On paper, examples such as these can seem superficial, but in experience, the differences that can be created by altering our habits/patterns of thinking are quite profound. Life changing, actually, if we make this a daily practice. Toxic habits of the mind lead to increased pain, worry, depression, anxiety and dysfunction in our lives—while healthier habits of the mind support the development of resilience, positive emotions and constructive action.

deciding to live more creatively

It is a fundamentally creative act to think about your own thinking, and to choose more constructive and life-enhancing patterns. It’s an enormously valuable use of your own personal power.
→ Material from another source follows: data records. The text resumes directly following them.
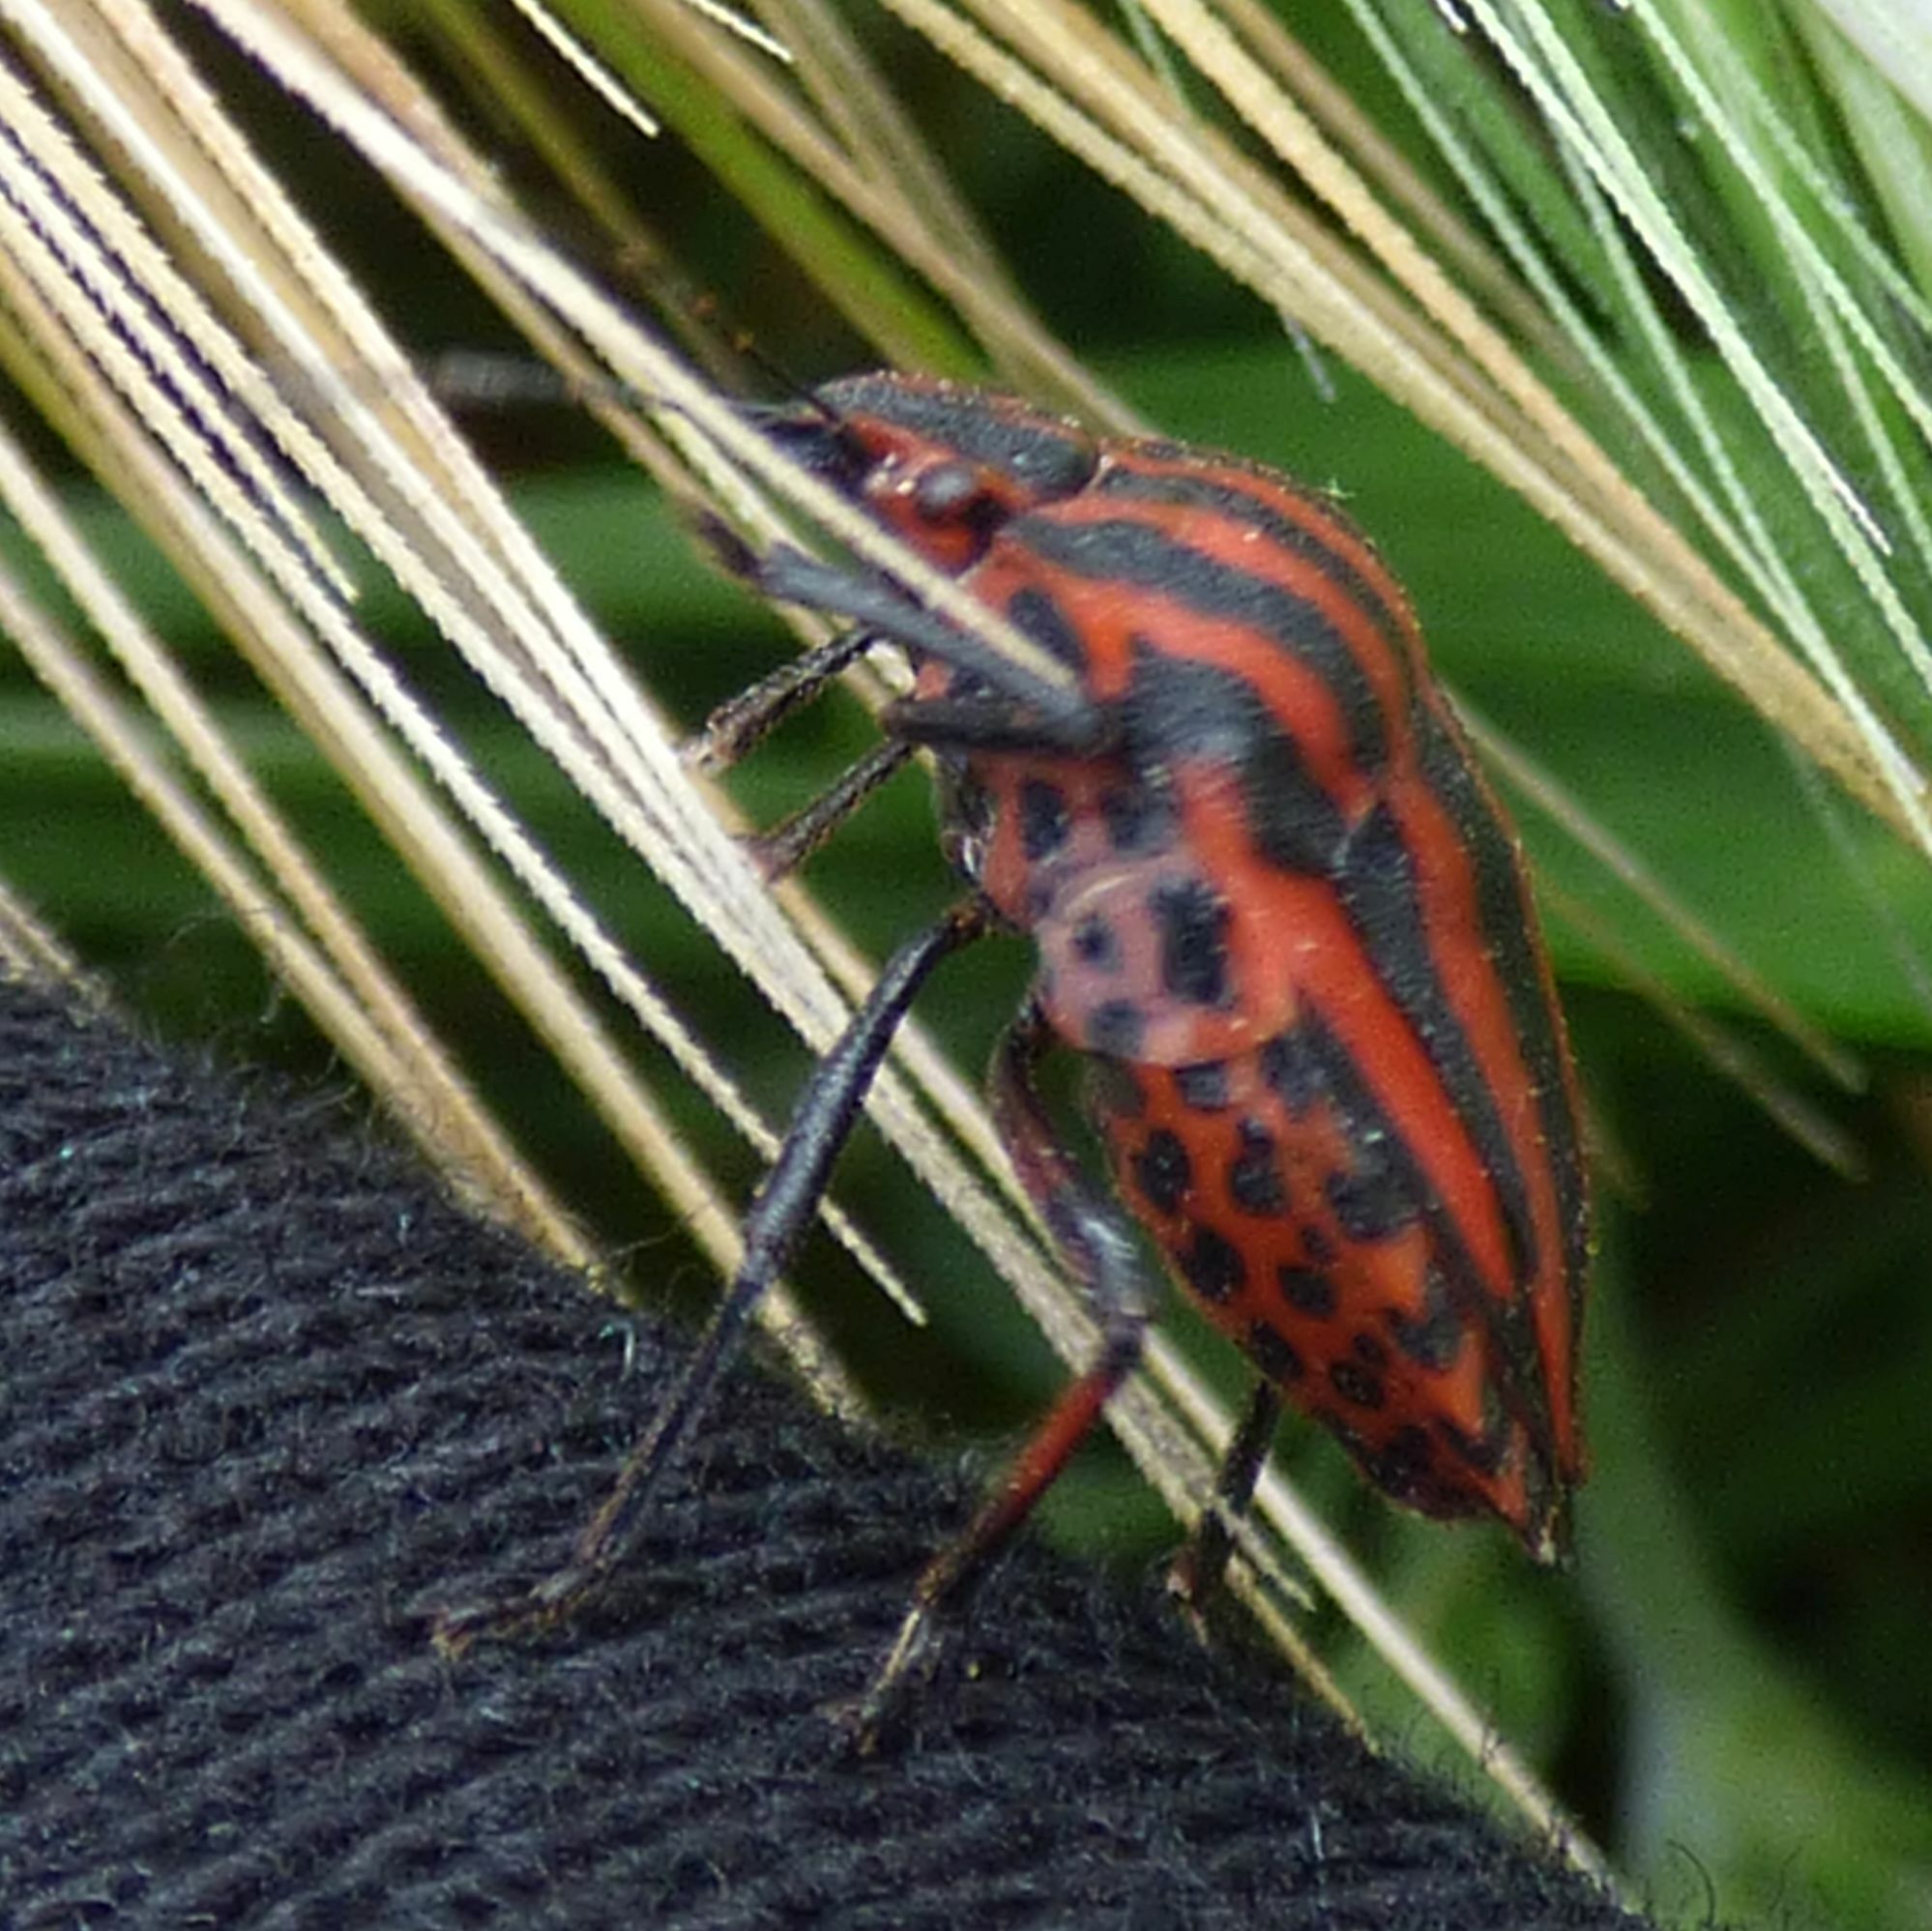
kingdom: Animalia
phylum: Arthropoda
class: Insecta
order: Hemiptera
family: Pentatomidae
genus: Graphosoma
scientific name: Graphosoma italicum
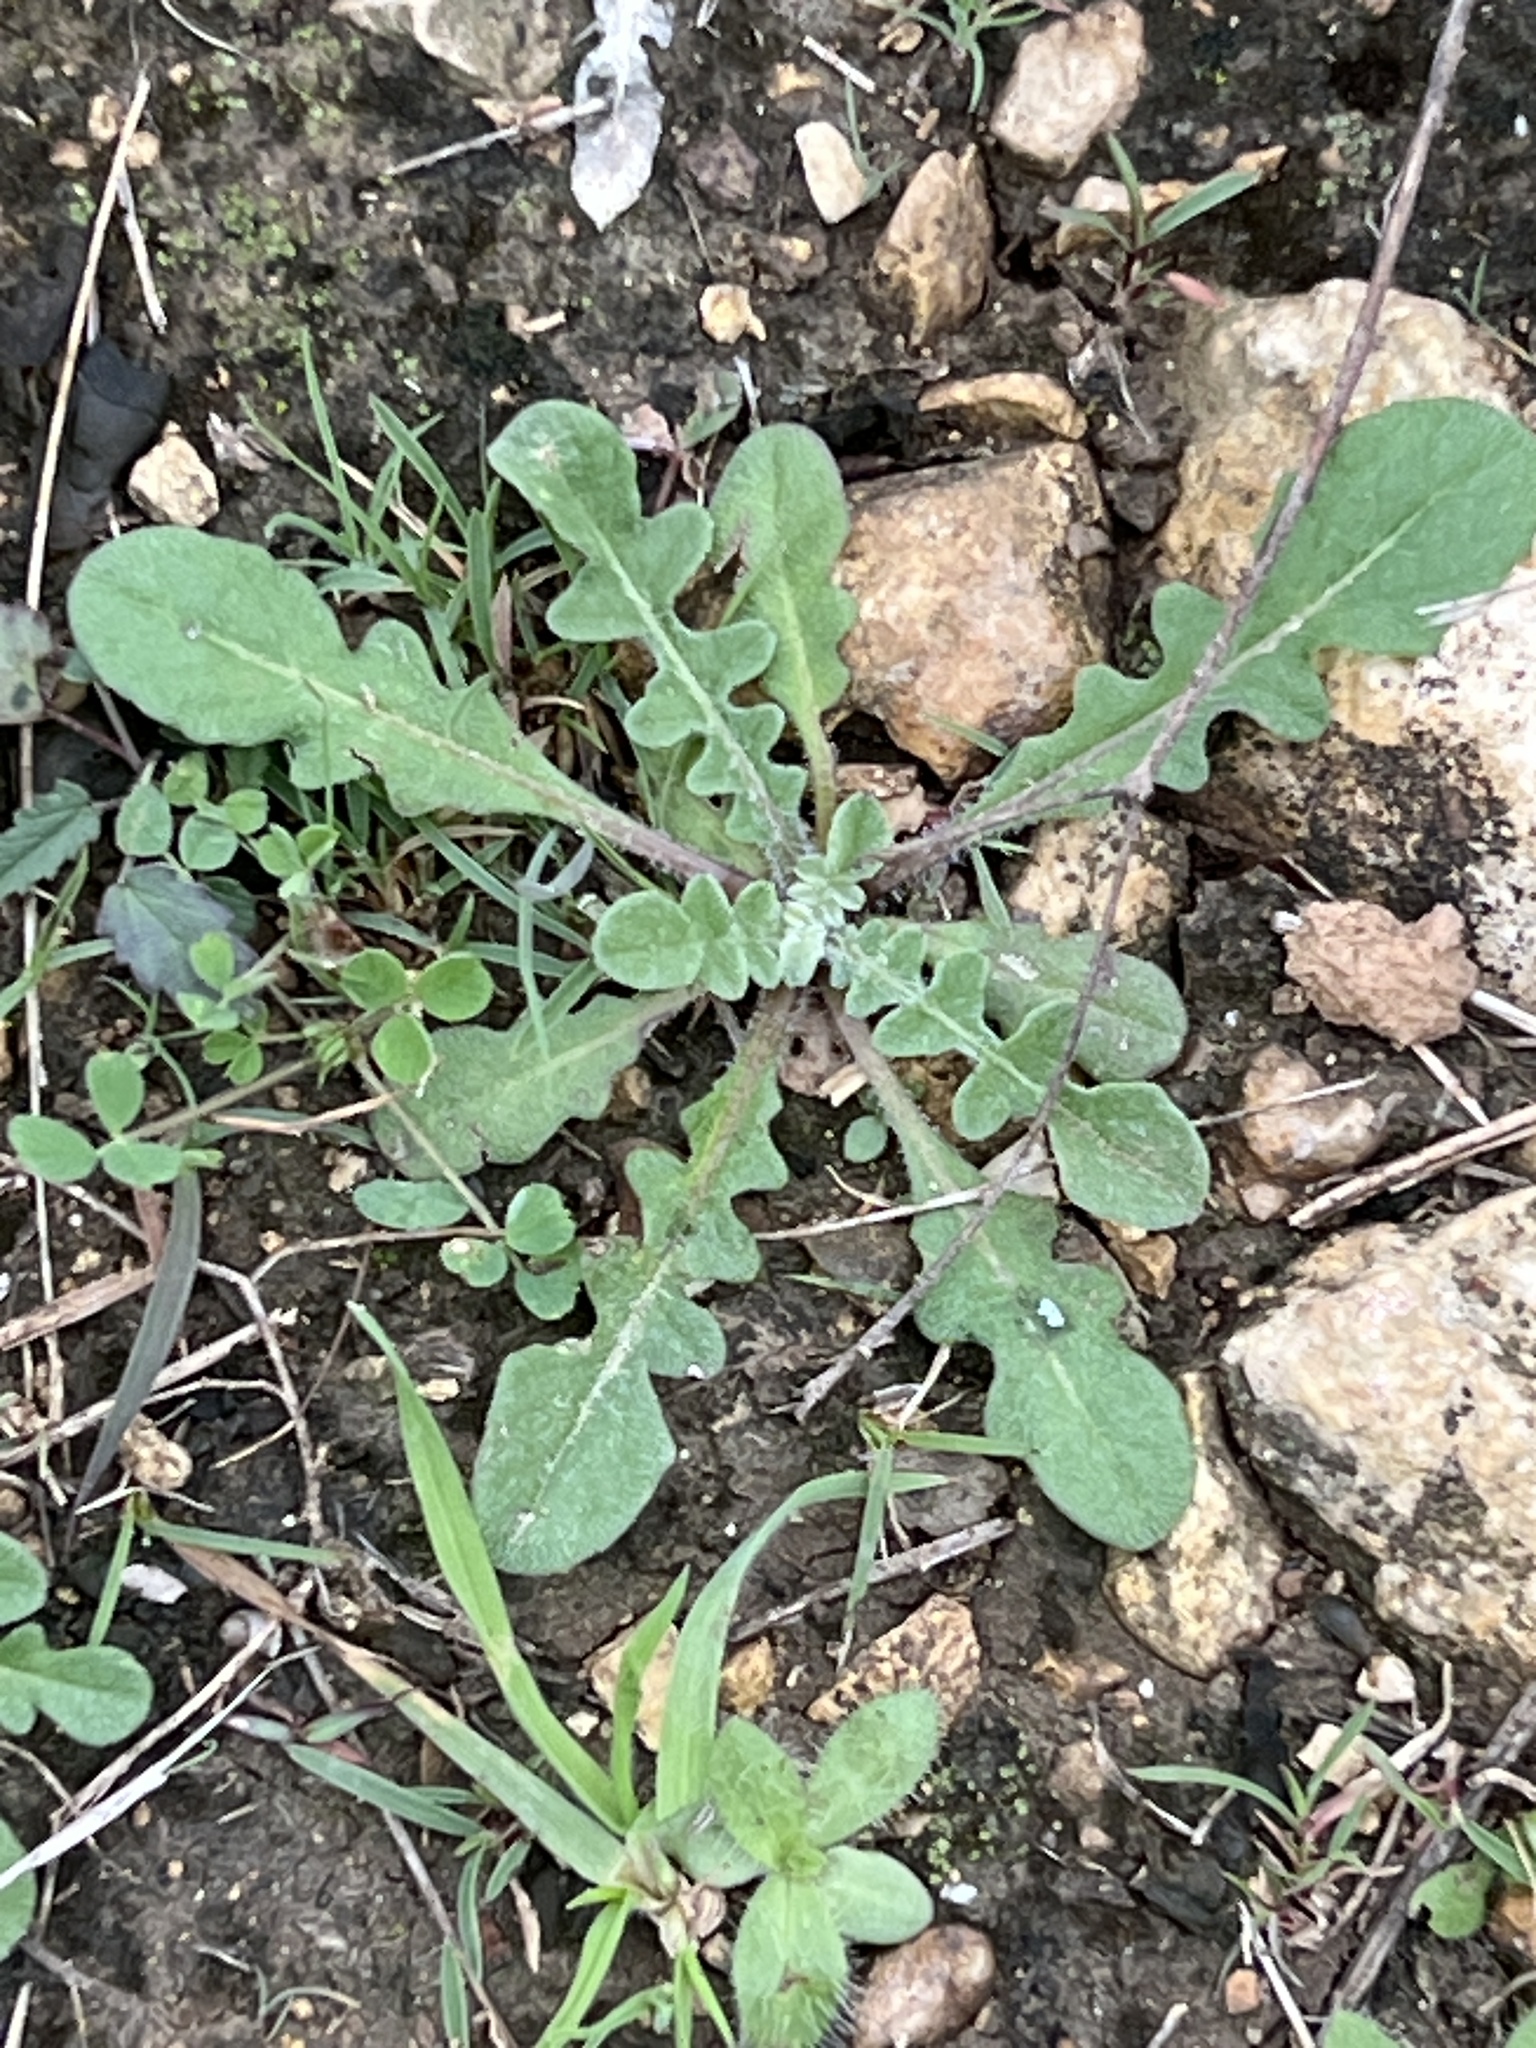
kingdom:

Teaching people to recognize and reframe their self-abusive, distorted and self-defeating patterns of thinking is a core aspect of what I do in my NYC therapy practice. I see over and over again that when people are given the opportunity, guidance and support to slow down, reflect on their internal dialogue and make more conscious/creative decisions about what they tell themselves—they begin to feel a new sense of confidence, calmness and clarity in their lives.

Relationships are also fundamentally creative endeavors and what we say to ourselves about our romantic partners has a profound impact on how we see and relate to them. Uncreative relationships, sooner or later, become stagnant and frustrating, and partners often fall into fault-finding—focusing on everything that is wrong with the relationship. Once we habituate ourselves into seeing the glass (or the relationship) as half-empty, the downward slope becomes a self-fulfilling prophecy.

lifelong learning

Like learning piano, or learning a new language, identifying and influencing your own internal dialogue takes practice, repetition and time. But once the momentum starts to shift, once constructive/creative thinking starts to become the new norm, it literally changes everything. Of course life will always be stressful and there will be relentless challenges and difficulties to face—but having increased influence over the workings of your own mind helps you to see yourself less as a victim and more as a creative agent of change in your moods, in your relationships, in your life and in the world.